Pekerja Dian Nadir
DIAN NADIR, 1983 |
Aku mengenal rapat sosok ini pada tahun 1983,
melalui kerjasama di luar kampus, mencari uang. Dalam setiap pekerjaan pemborongan
yang diperoleh Rachmat, Dian Nadir atau kami biasa menyebutnya Boenk, selalu ikut
serta. Keterlibatan Boenk sangat diperlukan karena dia memiliki keterampilan
pertukangan yang lebih dari kami semua. Aku mengetahui cara memasang bouwplank untuk bangunan melalui
pengarahannya. Boenk merupakan sosok paling senior di antara tim kerja kami,
yakni berasal dari angkatan 1973. Kami pernah bersama membuat taman dengan
ekspose batu artifisial di rumah dokter Burhanuddin di Lamdingin, Banda Aceh.

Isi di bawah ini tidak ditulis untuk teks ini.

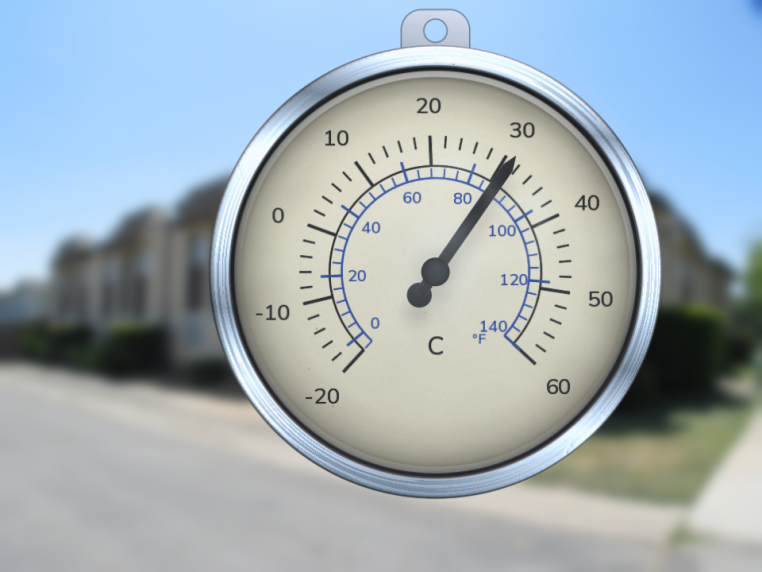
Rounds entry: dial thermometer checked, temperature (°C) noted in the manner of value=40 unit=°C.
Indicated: value=31 unit=°C
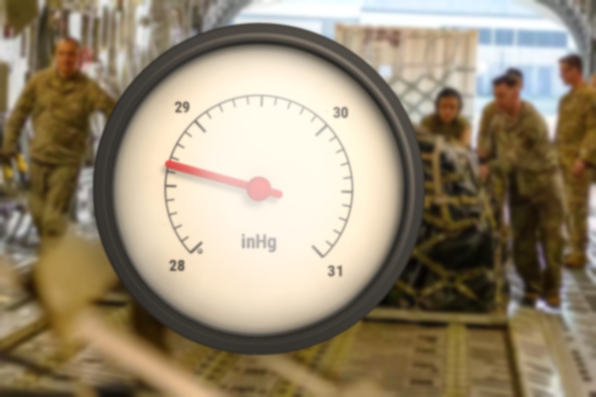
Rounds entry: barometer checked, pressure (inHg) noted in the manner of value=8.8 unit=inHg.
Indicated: value=28.65 unit=inHg
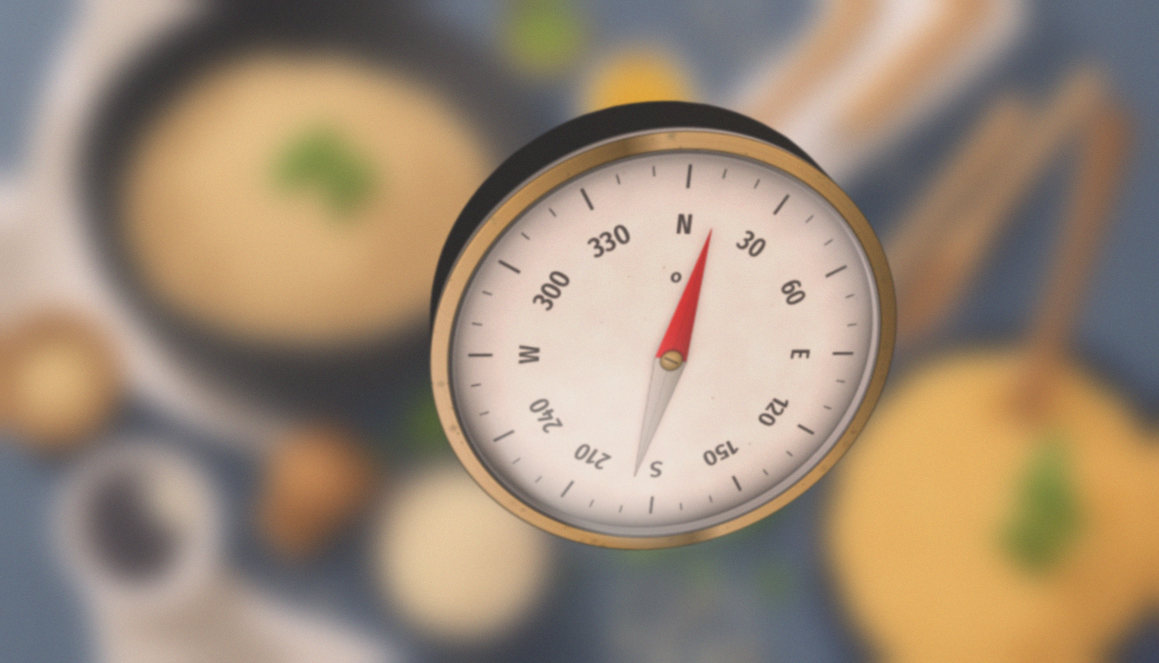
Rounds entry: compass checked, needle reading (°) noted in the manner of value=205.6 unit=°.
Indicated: value=10 unit=°
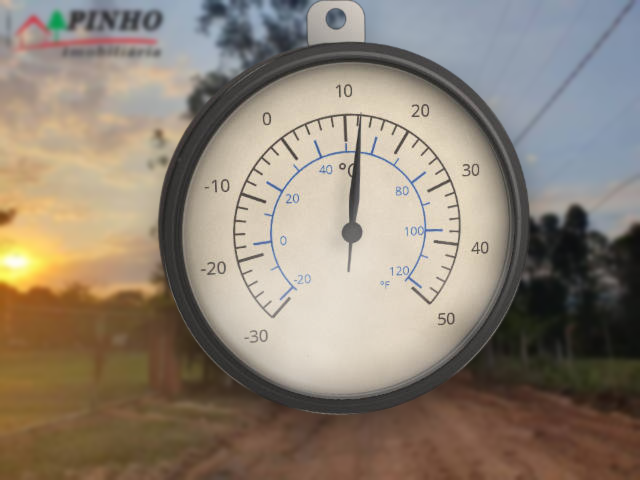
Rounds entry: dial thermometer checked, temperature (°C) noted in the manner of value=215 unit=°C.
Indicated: value=12 unit=°C
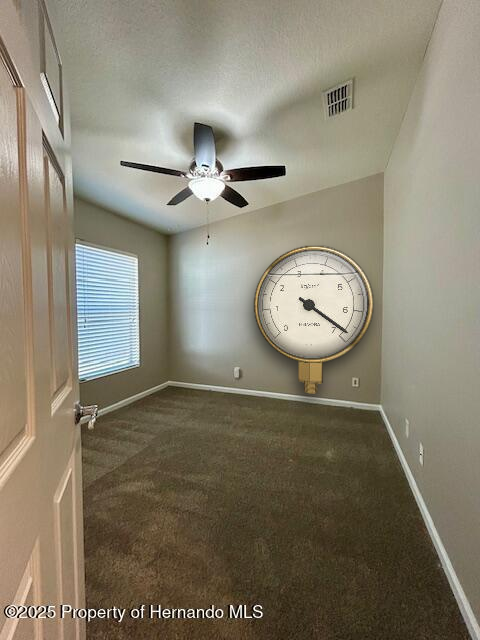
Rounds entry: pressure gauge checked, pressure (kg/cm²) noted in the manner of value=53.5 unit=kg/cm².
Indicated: value=6.75 unit=kg/cm²
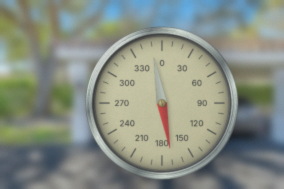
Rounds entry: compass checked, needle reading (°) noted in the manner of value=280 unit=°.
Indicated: value=170 unit=°
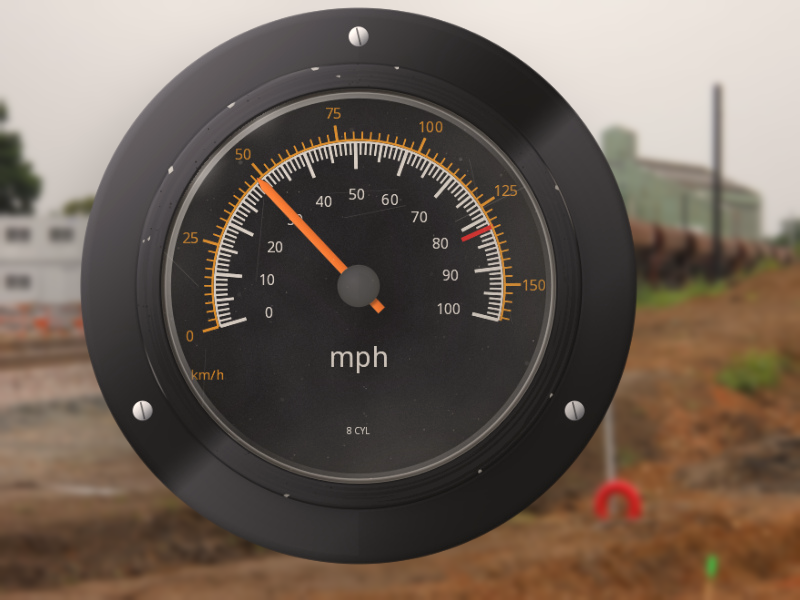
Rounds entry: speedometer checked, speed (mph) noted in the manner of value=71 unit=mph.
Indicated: value=30 unit=mph
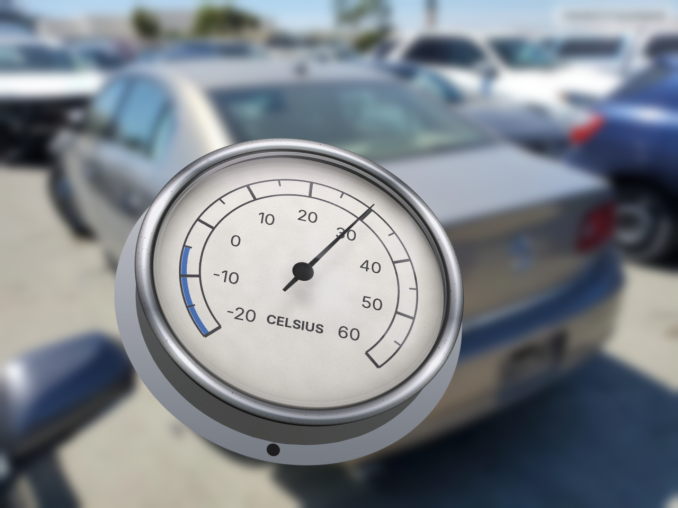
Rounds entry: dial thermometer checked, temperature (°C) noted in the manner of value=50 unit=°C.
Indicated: value=30 unit=°C
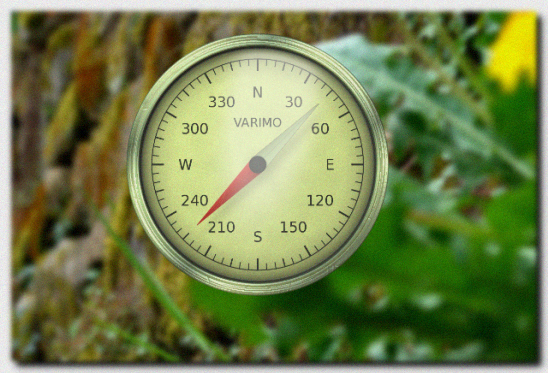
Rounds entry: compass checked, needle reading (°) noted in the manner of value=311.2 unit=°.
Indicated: value=225 unit=°
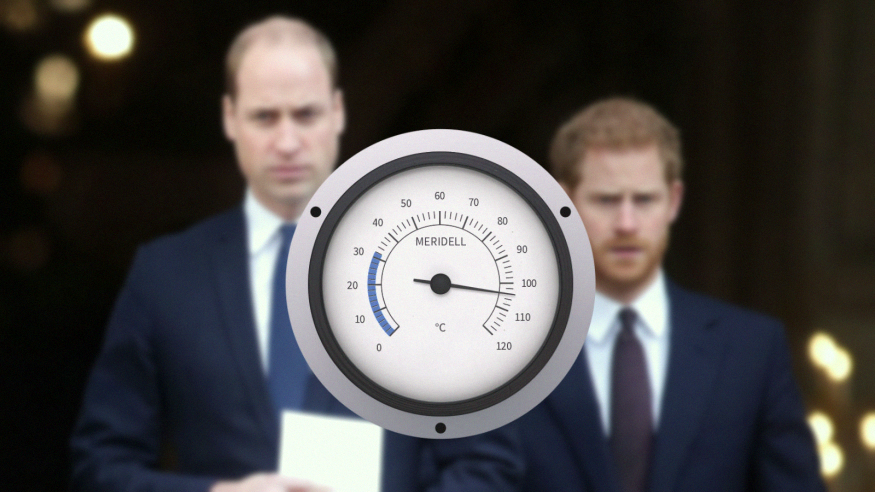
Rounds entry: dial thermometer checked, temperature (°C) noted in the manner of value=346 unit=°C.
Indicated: value=104 unit=°C
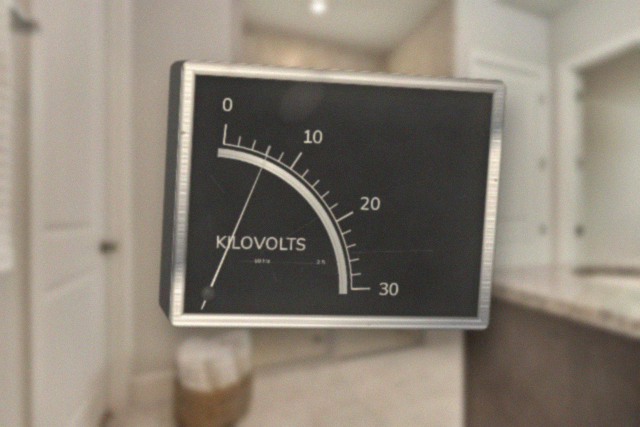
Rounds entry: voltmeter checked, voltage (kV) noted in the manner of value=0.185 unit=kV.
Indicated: value=6 unit=kV
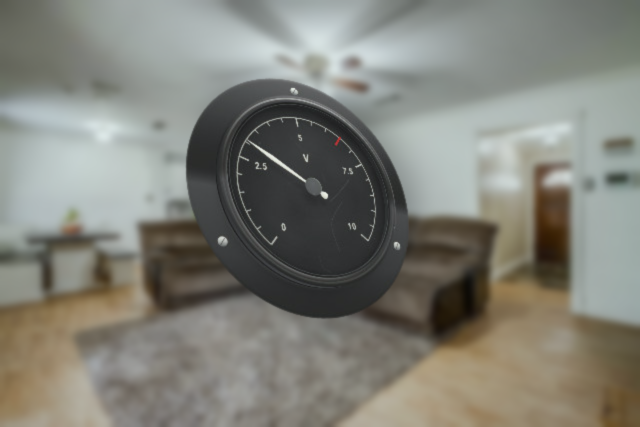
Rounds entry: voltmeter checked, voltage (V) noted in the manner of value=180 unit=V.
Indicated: value=3 unit=V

Tim yang dipimpin Rachmat itu terdiri dari, aku, Boenk, Maimun Bewok, Munizar,
Alel dan Sindo. Dalam bekerja Boenk lebih disiplin dari kami semua,”kalau kerja ya kerja, kalau maen-maen ya
maen-maen,” katanya setiap kali bekerja. Tatkala Parte Buruh membangun pintu gerbang Ujong Batee, aku dan Boenk
bekerja membuat rangka atap di rumah Alel di jalan Dharma, Banda Aceh. Kami mengukur,
menyetel, menggergaji dan memaku rangka atap itu berdua sambil menunggu
jemputan pengangkut dari kawan-kawan yang ramai berkumpul di Ujong Batee. Karena
kami berkerja berdua saja, jika Boenk jengkel karena kami lelah berdua saja,
tidak jarang kemarahan ditimpakannya kepadaku. Aku menuruti saja apa yang
diucapkannya seraya memperhatikan cara kerja Boenk yang belum pernah aku lihat.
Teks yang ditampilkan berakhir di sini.